Using AWS Data Migration Service for Near–Real-Time Redshift, Part 1
Stop batching, start streaming
On nearly every consulting engagement, I’m asked to help design or improve a data warehouse. For early-stage startups running on AWS, that usually means Redshift.
The next question is predictable: how do we sync production data — typically from RDS Postgres — into Redshift?
Most teams reach for tools like Fivetran, Stitch, or Airbyte. These tools have their place. But if you’re already operating inside AWS and replicating from RDS to Redshift, there’s a built-in service that’s often overlooked:
AWS Database Migration Service (DMS).
Used correctly, DMS can keep your warehouse within seconds of production — without introducing another vendor or relying on overnight batch jobs.
Under normal load, changes in Postgres can appear in Redshift 10–30 seconds later.
That changes how you work with data.
The Problem with Batch Thinking
In most organizations, warehouse data is at least a day behind reality.
Dashboards reflect “yesterday.” Reports are scheduled overnight. Stakeholders are trained to accept that delay as normal.
But that delay becomes painfully visible when you’re iterating quickly.
If you ship a change to onboarding at 10:00am, do you really want to wait until tomorrow to see the impact? If something breaks in production, do you want to wait for the next batch to understand what happened?
Near–real-time replication removes that blind spot.
It allows you to:
- Explore data in Redshift without granting access to production.
- Avoid runaway queries impacting your primary database.
- Measure product changes minutes after they ship.
- Debug operational issues using current data instead of stale snapshots.
We’ve become so conditioned to batch processing that real-time analytics can feel exotic. It isn’t. The primitives have been there for years.
What Is AWS DMS?
AWS Database Migration Service has been generally available since 2016. It isn’t flashy. It hasn’t been rebranded with “AI.” It’s a replication engine.
And it works.
DMS can perform an initial load of your source database and then continuously replicate changes. For RDS Postgres → Redshift, that typically means:
- Full load of existing tables.
- Ongoing change data capture (CDC) using Postgres logical replication.
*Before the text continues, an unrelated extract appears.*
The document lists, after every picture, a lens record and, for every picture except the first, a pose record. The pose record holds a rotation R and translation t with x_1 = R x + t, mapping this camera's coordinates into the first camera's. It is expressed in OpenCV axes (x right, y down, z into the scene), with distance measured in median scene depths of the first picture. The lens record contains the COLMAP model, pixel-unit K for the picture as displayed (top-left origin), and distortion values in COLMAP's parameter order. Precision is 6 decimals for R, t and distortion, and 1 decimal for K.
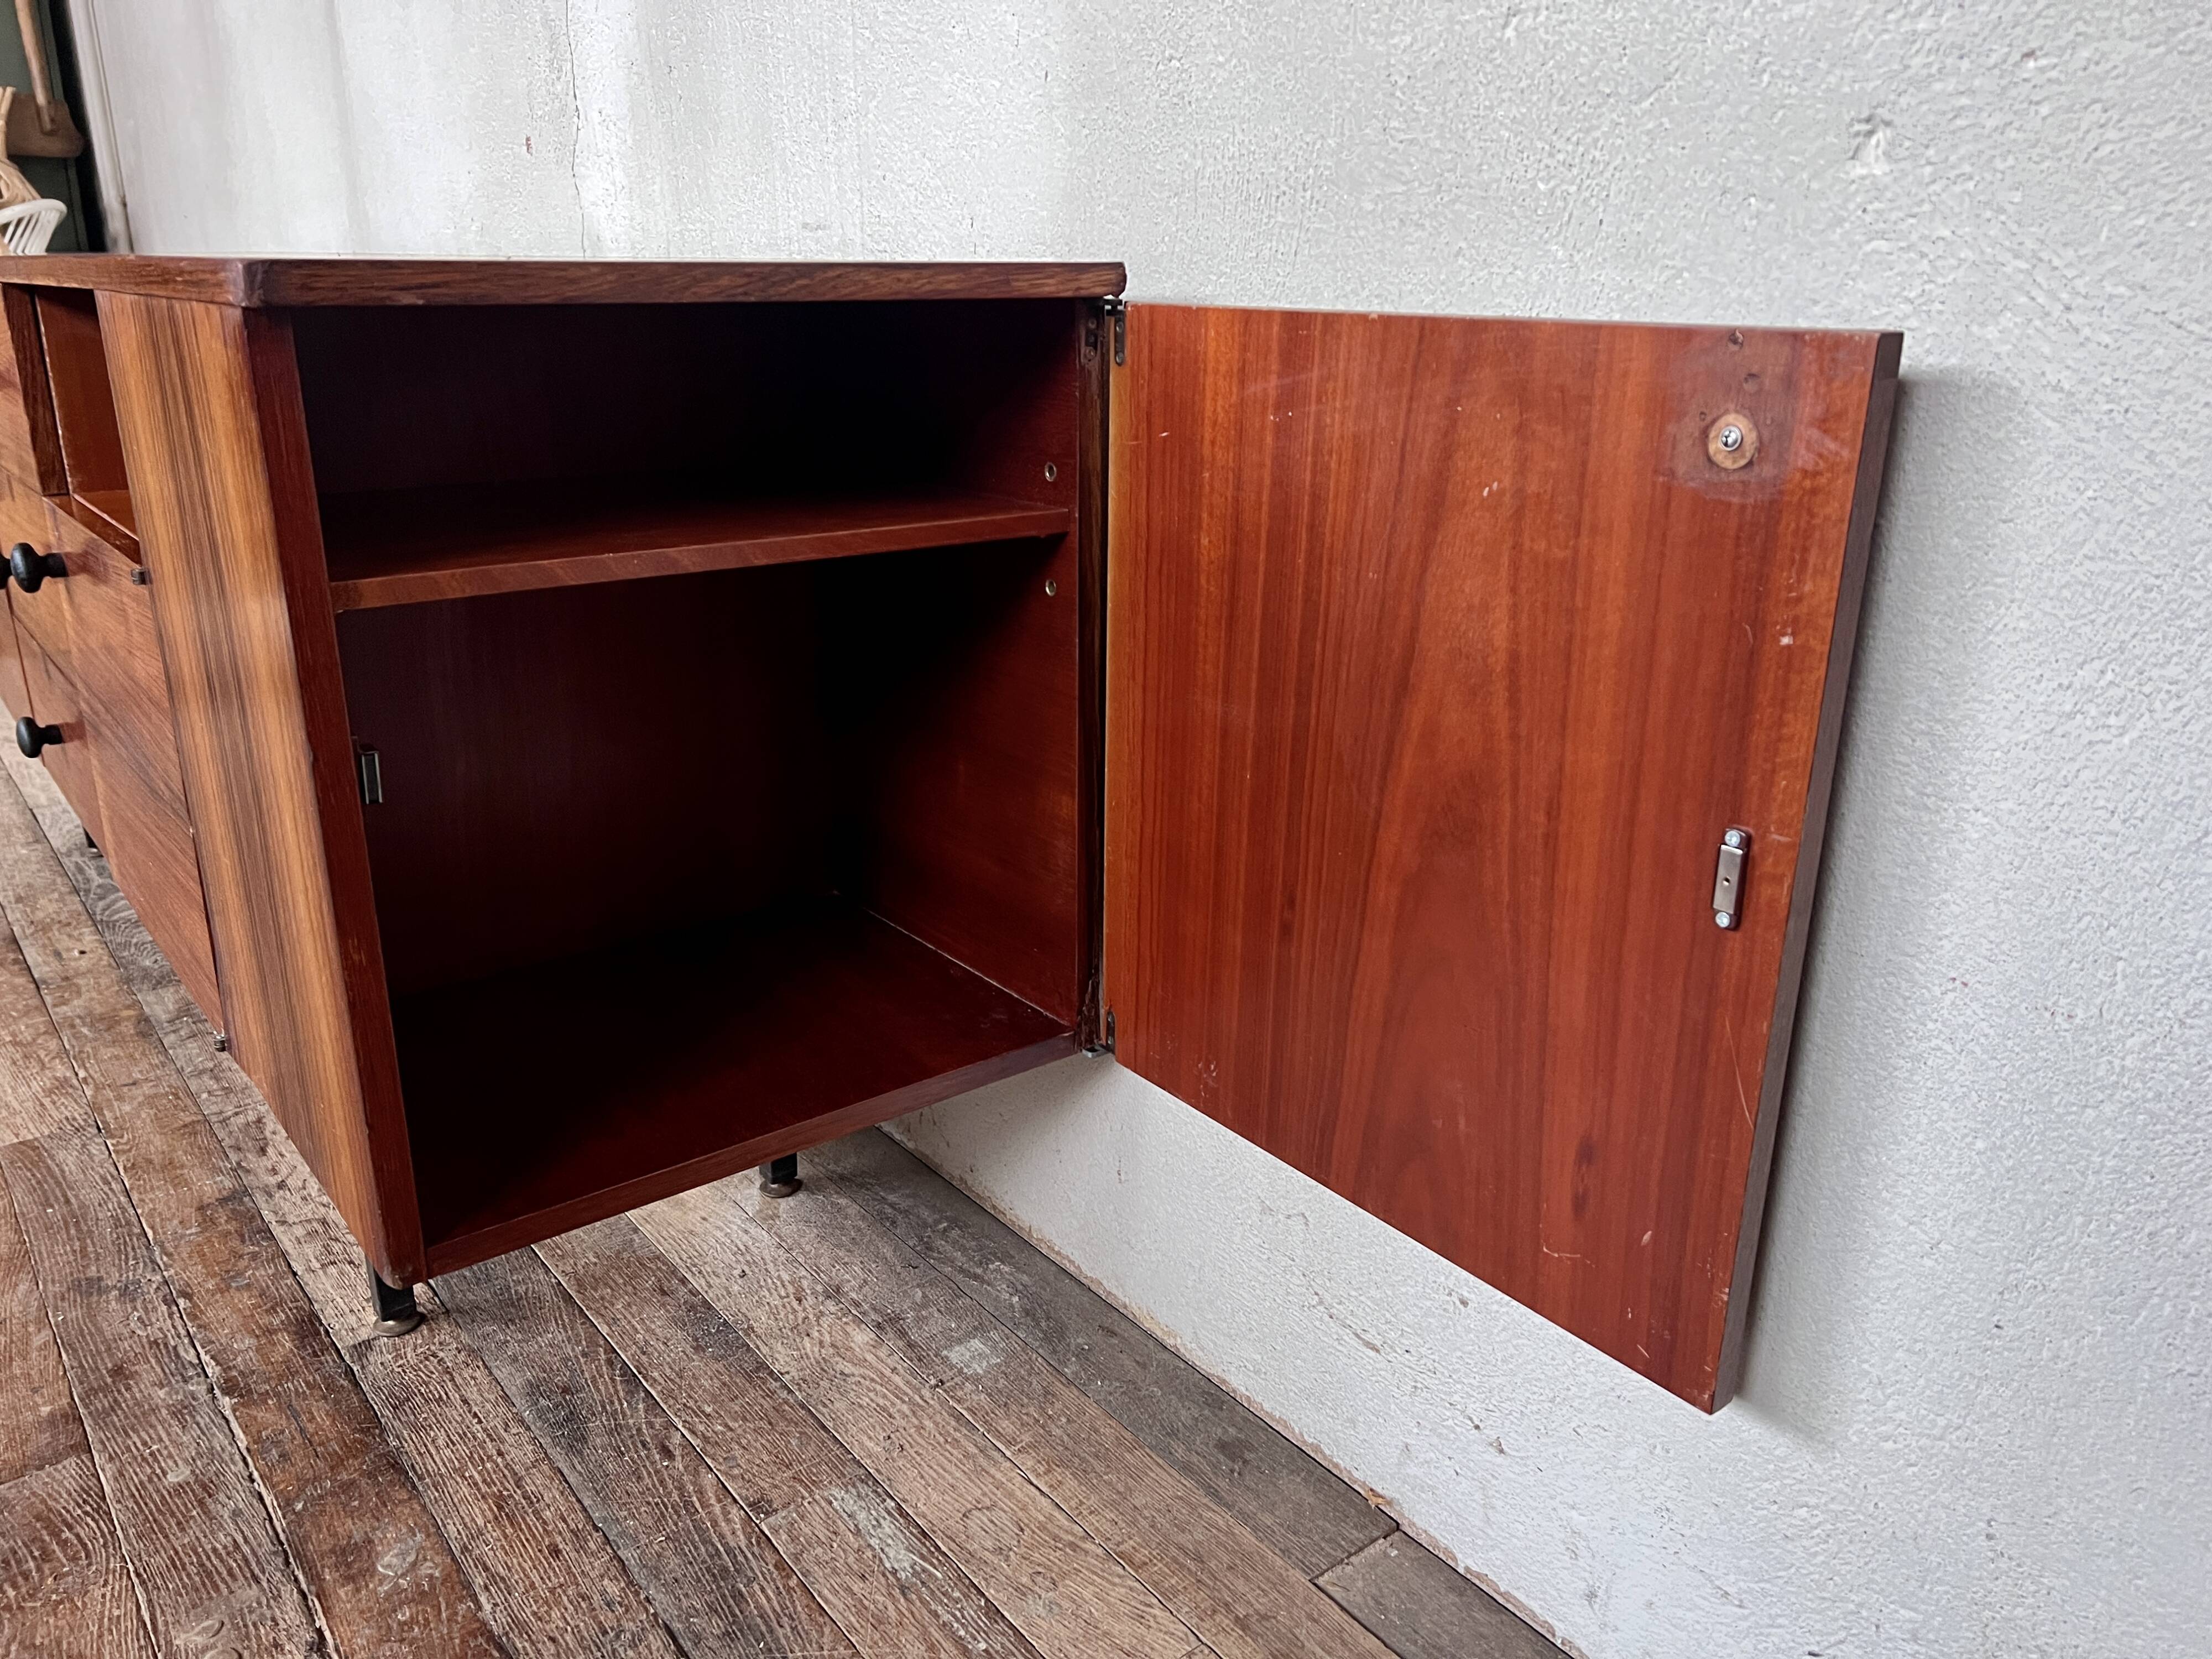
lens RADIAL K [[1657.5, 0, 1101.1], [0, 1657.5, 847.0], [0, 0, 1]] dist [0.051521, -0.058972]
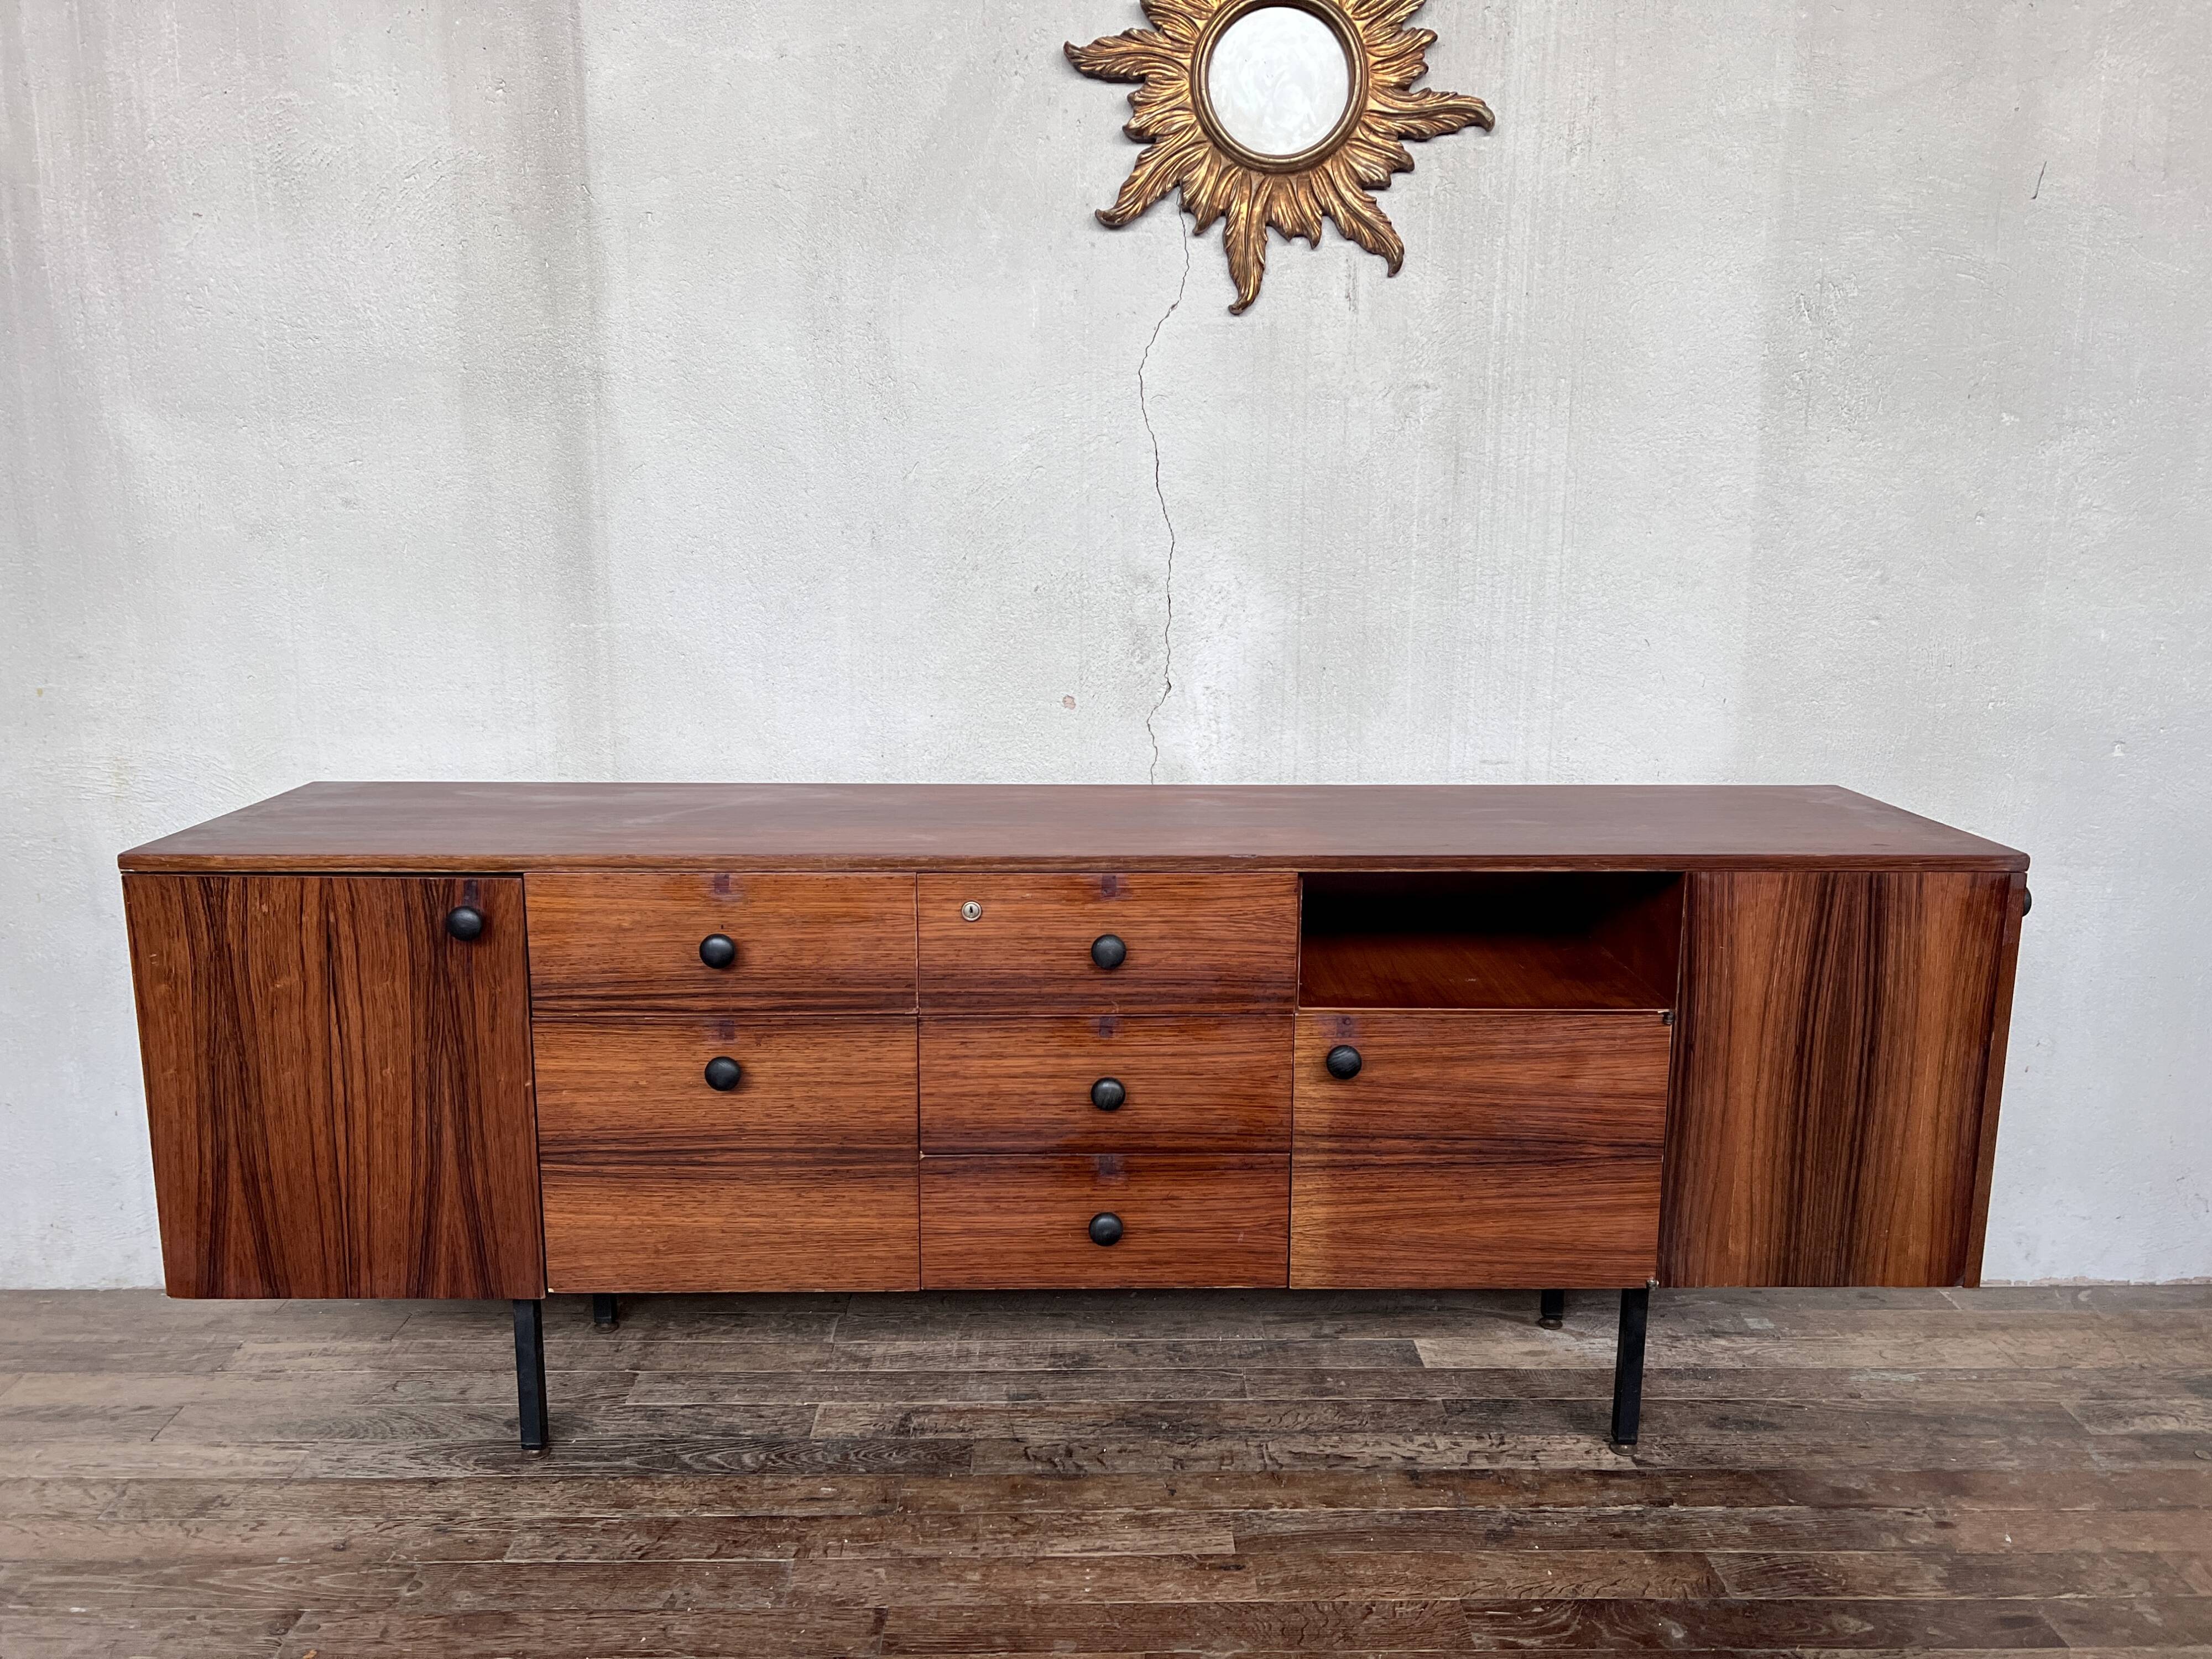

- Inserts, updates, deletes, and supported DDL changes streamed into Redshift.
It’s not perfect. It can be difficult to debug. Misconfiguration can cause lag or failure. There are edge cases that even AWS support struggles with.
But for the common case — RDS Postgres replicating into Redshift — there are stable, production-ready configurations that avoid most of the footguns. I’ve used this pattern across multiple teams for over five years, and it continues to hold up.
How It Works
Every implementation I’ve built relies on the same underlying Postgres mechanisms.
The Watcher on the WAL
Postgres uses a Write-Ahead Log (WAL) to record changes before they are written to disk.
Every transaction is first written to the WAL. That log supports:
- Crash recovery
- Point-in-time restore
- Replication
For our purposes, the WAL is the source of truth for database changes.
Replication Station
A replication slot acts like a bookmark.
When a replication client connects, it reads changes from the WAL. The replication slot tracks which changes have been consumed. Postgres retains WAL records until the connected client confirms they’ve been processed.
This guarantees that changes aren’t lost — but it also means misconfigured replication can cause WAL files to accumulate. Slot management matters.
How DMS Consumes Changes
DMS connects to Postgres using logical replication. It reads from a replication slot, consumes change events, and applies them to Redshift.
Instead of maintaining a physical replica database, DMS translates those change events into operations against your warehouse tables.
Under normal conditions, this pipeline introduces only seconds of delay.
Heavy write throughput, network constraints, or poor replication instance sizing can increase lag — which is why configuration and monitoring are critical. We’ll cover that in detail in Part 2.
Why This Matters
Near–real-time warehousing changes how teams think.
It removes the artificial constraint of “yesterday’s data.” It shortens feedback loops. It enables safer access patterns for analytics without touching production.
Most importantly, it demonstrates that batch processing is often a habit — not a requirement.
If your production database is already emitting a stream of changes, you can consume that stream.
What’s Next
In Part 2, we’ll walk through a production-ready RDS Postgres → Redshift configuration, including:
- Replication instance sizing
- Logical replication setup
- Slot management
- Table mapping and task configuration
- Monitoring and failure modes
In Part 3, we’ll cover operational lessons: debugging lag, handling schema changes, and the edge cases that tend to surprise teams the first time they deploy DMS.
Real-time analytics on AWS doesn’t require another vendor or a complex streaming platform. In many cases, it just requires using the tools you already have.